1. How many grams of CaCl2 would be required to produce a 3.5 M (molar) solution with a volume of 2.0 L?. . 2. What is the molarity of a 5.00 x 102 ml solution containing 2490 g of KI?. . 3. How many moles of LiF would be required to produce a 2.5 M solution with a volume of 10.5 L?.

Answer 1

Step-by-step explanation:

1.) Moles of calcium chloride = n

Molarity of the solution = 3.5 M

Volume of the solution =V= 2.0 L

`Molarity=(n)/(V(L))`

`3.5 M=(n)/(2.0 L)`

n = 7 moles

Mass of 7 moles of calcium chloride :

`7 mol* 111 g/mol=777 g`

777 grams of calcium chloride would be required.

2.) Mass of the KI = 2490 g

Moles of KI = n =
`(2490 g)/(166 g/mol)=15 mol`

Volume of the solution,V =
`5* 10^2 ml = 500 mL=0.5 L`

`m=(15 mol)/(0.5 L)=30 mol/L`

Molarity of the KI solution is 30 mol/L.

3.)Molarity of the LiF solution = 2.5 M

Volume of the solution = 10.5 L

Moles of LiF = n

`2.5 M=(n)/(10.5 L)`

n = 26.25 moles

26.25 moles of LiF would be required.

Answer 2

The grams of Cacl2 required to produce a 2 liter solution of 3.5 molarity is determined by multiplying the volume to the molarity, equivalent to 7 moles and multiplying further to the molar mass of CaCl2 which is 110.9 g/mol.
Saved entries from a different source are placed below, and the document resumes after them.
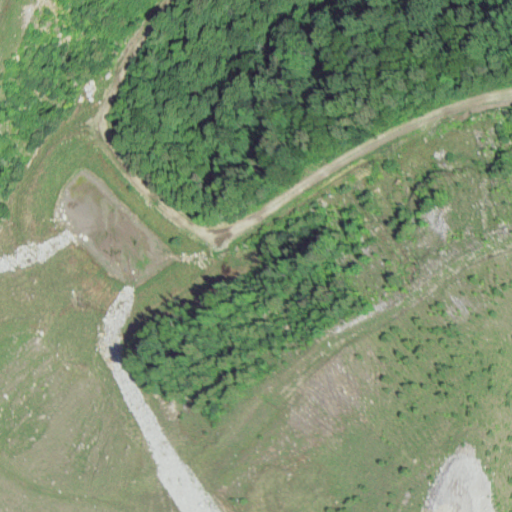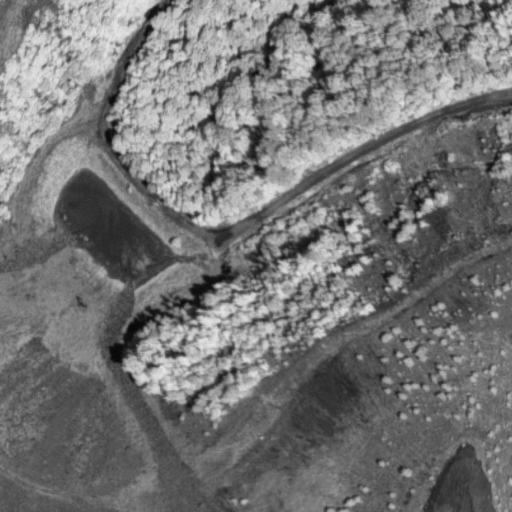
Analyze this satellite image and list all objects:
quarry: (251, 293)
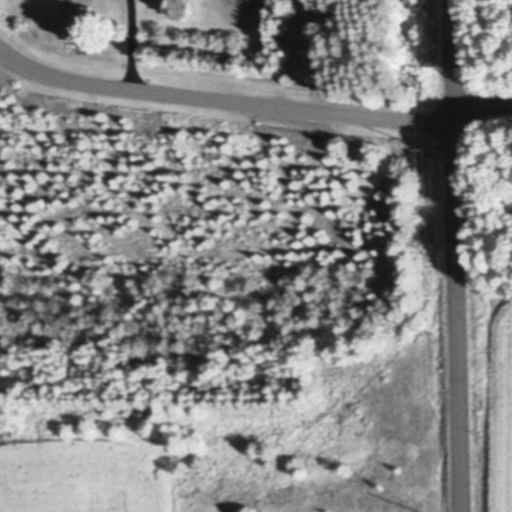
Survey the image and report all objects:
building: (79, 21)
road: (126, 44)
road: (221, 99)
road: (482, 106)
road: (455, 255)
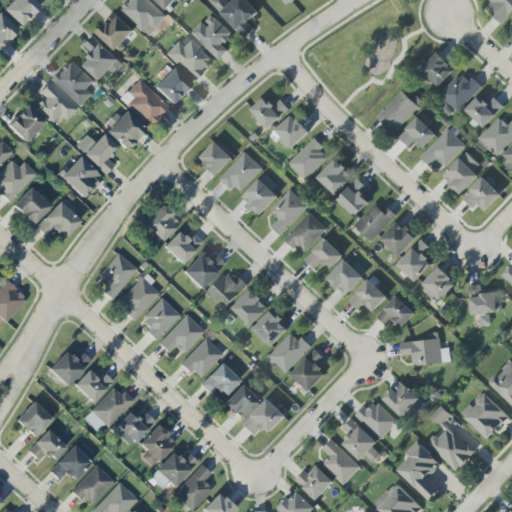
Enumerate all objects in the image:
road: (356, 1)
building: (500, 9)
building: (20, 10)
building: (237, 14)
building: (143, 15)
building: (511, 20)
building: (5, 31)
building: (114, 32)
building: (211, 35)
road: (44, 46)
road: (481, 46)
building: (98, 59)
building: (189, 59)
road: (393, 66)
building: (437, 71)
building: (74, 83)
building: (171, 86)
building: (459, 93)
building: (144, 102)
building: (54, 105)
building: (399, 110)
building: (483, 110)
building: (269, 112)
building: (25, 124)
building: (124, 129)
building: (291, 132)
building: (417, 134)
building: (496, 138)
building: (443, 150)
building: (3, 152)
building: (101, 154)
road: (373, 154)
building: (215, 158)
building: (507, 158)
road: (166, 160)
building: (308, 160)
building: (241, 173)
building: (462, 173)
building: (80, 177)
building: (334, 177)
building: (14, 180)
building: (260, 195)
building: (481, 195)
building: (353, 199)
building: (30, 206)
building: (287, 212)
building: (57, 221)
building: (374, 221)
building: (161, 223)
road: (494, 231)
building: (305, 234)
building: (398, 239)
building: (181, 246)
building: (324, 256)
road: (262, 261)
building: (415, 262)
building: (202, 270)
building: (508, 273)
building: (115, 275)
building: (346, 277)
building: (438, 285)
building: (226, 290)
building: (138, 297)
building: (367, 298)
building: (9, 301)
building: (481, 301)
building: (249, 308)
building: (396, 313)
building: (159, 319)
building: (270, 329)
building: (182, 335)
building: (289, 352)
building: (425, 352)
road: (125, 355)
building: (201, 359)
building: (68, 367)
building: (309, 371)
road: (10, 372)
building: (219, 381)
building: (504, 382)
building: (92, 385)
road: (15, 391)
building: (400, 399)
building: (240, 403)
building: (108, 409)
building: (441, 416)
building: (484, 416)
building: (264, 418)
building: (32, 420)
road: (312, 420)
building: (377, 420)
building: (133, 427)
building: (359, 442)
building: (155, 446)
building: (46, 447)
building: (451, 449)
building: (339, 463)
building: (70, 465)
building: (172, 470)
building: (420, 470)
building: (314, 482)
road: (26, 485)
building: (92, 486)
road: (489, 488)
building: (193, 489)
building: (115, 501)
building: (397, 501)
building: (1, 502)
building: (295, 504)
building: (217, 505)
building: (6, 510)
building: (261, 511)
The answer is 776.8 grams CaCl2. In 2), molarity is obtained from dividing the moles of solute by the volume of solution. The answer in 2 is 30 molar. In 3) to determine the moles of solute required, we multiply the volume with the given molarity. The answer in 3 hence is 26.25 M.